Problem description |
Please render every line of the material below as a numbered list, omitting any blank lines.

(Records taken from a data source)
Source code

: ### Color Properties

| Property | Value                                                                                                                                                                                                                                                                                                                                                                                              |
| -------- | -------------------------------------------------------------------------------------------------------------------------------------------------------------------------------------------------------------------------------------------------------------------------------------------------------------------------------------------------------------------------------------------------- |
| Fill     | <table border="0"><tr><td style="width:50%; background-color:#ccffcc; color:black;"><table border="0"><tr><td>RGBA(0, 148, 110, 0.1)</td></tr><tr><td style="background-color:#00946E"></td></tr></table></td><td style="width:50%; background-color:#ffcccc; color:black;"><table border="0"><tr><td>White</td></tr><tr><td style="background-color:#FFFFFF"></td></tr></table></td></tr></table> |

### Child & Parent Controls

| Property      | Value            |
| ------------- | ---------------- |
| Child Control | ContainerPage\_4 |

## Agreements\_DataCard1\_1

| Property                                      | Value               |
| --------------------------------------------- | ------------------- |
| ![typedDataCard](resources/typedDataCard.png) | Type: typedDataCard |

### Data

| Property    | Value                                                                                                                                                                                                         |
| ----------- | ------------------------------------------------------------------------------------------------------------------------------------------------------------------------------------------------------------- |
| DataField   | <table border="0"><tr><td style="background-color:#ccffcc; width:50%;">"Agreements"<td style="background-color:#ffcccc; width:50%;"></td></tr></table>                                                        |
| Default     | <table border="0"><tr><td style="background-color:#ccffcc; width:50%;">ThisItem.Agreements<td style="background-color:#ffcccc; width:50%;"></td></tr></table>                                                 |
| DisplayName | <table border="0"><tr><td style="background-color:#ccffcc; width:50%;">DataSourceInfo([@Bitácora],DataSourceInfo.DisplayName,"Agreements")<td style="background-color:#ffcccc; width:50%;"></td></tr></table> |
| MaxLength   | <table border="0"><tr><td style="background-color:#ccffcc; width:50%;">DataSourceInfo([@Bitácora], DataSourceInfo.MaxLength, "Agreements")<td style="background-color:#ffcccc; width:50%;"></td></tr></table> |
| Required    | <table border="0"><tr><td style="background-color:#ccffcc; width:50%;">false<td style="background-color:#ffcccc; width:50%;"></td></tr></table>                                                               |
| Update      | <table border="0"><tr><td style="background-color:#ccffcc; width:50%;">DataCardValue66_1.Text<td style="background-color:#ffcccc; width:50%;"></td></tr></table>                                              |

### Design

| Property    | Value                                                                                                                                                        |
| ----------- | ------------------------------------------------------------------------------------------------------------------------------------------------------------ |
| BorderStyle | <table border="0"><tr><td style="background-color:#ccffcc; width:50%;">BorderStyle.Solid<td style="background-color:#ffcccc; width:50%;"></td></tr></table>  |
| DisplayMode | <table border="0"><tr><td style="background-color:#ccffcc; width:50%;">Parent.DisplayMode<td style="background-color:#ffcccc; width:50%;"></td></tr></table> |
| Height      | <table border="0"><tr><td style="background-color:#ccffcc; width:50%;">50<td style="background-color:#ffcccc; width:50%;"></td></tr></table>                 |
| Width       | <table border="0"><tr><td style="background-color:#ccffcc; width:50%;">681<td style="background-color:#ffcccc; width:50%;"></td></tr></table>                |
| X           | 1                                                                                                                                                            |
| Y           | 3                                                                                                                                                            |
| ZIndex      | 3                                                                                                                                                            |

Response |
1. Source code
2. : ### Color Properties
3. | Property | Value                                                                                                                                                                                                                                                                                                                                                                                              |
4. | -------- | -------------------------------------------------------------------------------------------------------------------------------------------------------------------------------------------------------------------------------------------------------------------------------------------------------------------------------------------------------------------------------------------------- |
5. | Fill     | <table border="0"><tr><td style="width:50%; background-color:#ccffcc; color:black;"><table border="0"><tr><td>RGBA(0, 148, 110, 0.1)</td></tr><tr><td style="background-color:#00946E"></td></tr></table></td><td style="width:50%; background-color:#ffcccc; color:black;"><table border="0"><tr><td>White</td></tr><tr><td style="background-color:#FFFFFF"></td></tr></table></td></tr></table> |
6. ### Child & Parent Controls
7. | Property      | Value            |
8. | ------------- | ---------------- |
9. | Child Control | ContainerPage\_4 |
10. ## Agreements\_DataCard1\_1
11. | Property                                      | Value               |
12. | --------------------------------------------- | ------------------- |
13. | ![typedDataCard](resources/typedDataCard.png) | Type: typedDataCard |
14. ### Data
15. | Property    | Value                                                                                                                                                                                                         |
16. | ----------- | ------------------------------------------------------------------------------------------------------------------------------------------------------------------------------------------------------------- |
17. | DataField   | <table border="0"><tr><td style="background-color:#ccffcc; width:50%;">"Agreements"<td style="background-color:#ffcccc; width:50%;"></td></tr></table>                                                        |
18. | Default     | <table border="0"><tr><td style="background-color:#ccffcc; width:50%;">ThisItem.Agreements<td style="background-color:#ffcccc; width:50%;"></td></tr></table>                                                 |
19. | DisplayName | <table border="0"><tr><td style="background-color:#ccffcc; width:50%;">DataSourceInfo([@Bitácora],DataSourceInfo.DisplayName,"Agreements")<td style="background-color:#ffcccc; width:50%;"></td></tr></table> |
20. | MaxLength   | <table border="0"><tr><td style="background-color:#ccffcc; width:50%;">DataSourceInfo([@Bitácora], DataSourceInfo.MaxLength, "Agreements")<td style="background-color:#ffcccc; width:50%;"></td></tr></table> |
21. | Required    | <table border="0"><tr><td style="background-color:#ccffcc; width:50%;">false<td style="background-color:#ffcccc; width:50%;"></td></tr></table>                                                               |
22. | Update      | <table border="0"><tr><td style="background-color:#ccffcc; width:50%;">DataCardValue66_1.Text<td style="background-color:#ffcccc; width:50%;"></td></tr></table>                                              |
23. ### Design
24. | Property    | Value                                                                                                                                                        |
25. | ----------- | ------------------------------------------------------------------------------------------------------------------------------------------------------------ |
26. | BorderStyle | <table border="0"><tr><td style="background-color:#ccffcc; width:50%;">BorderStyle.Solid<td style="background-color:#ffcccc; width:50%;"></td></tr></table>  |
27. | DisplayMode | <table border="0"><tr><td style="background-color:#ccffcc; width:50%;">Parent.DisplayMode<td style="background-color:#ffcccc; width:50%;"></td></tr></table> |
28. | Height      | <table border="0"><tr><td style="background-color:#ccffcc; width:50%;">50<td style="background-color:#ffcccc; width:50%;"></td></tr></table>                 |
29. | Width       | <table border="0"><tr><td style="background-color:#ccffcc; width:50%;">681<td style="background-color:#ffcccc; width:50%;"></td></tr></table>                |
30. | X           | 1                                                                                                                                                            |
31. | Y           | 3                                                                                                                                                            |
32. | ZIndex      | 3                                                                                                                                                            |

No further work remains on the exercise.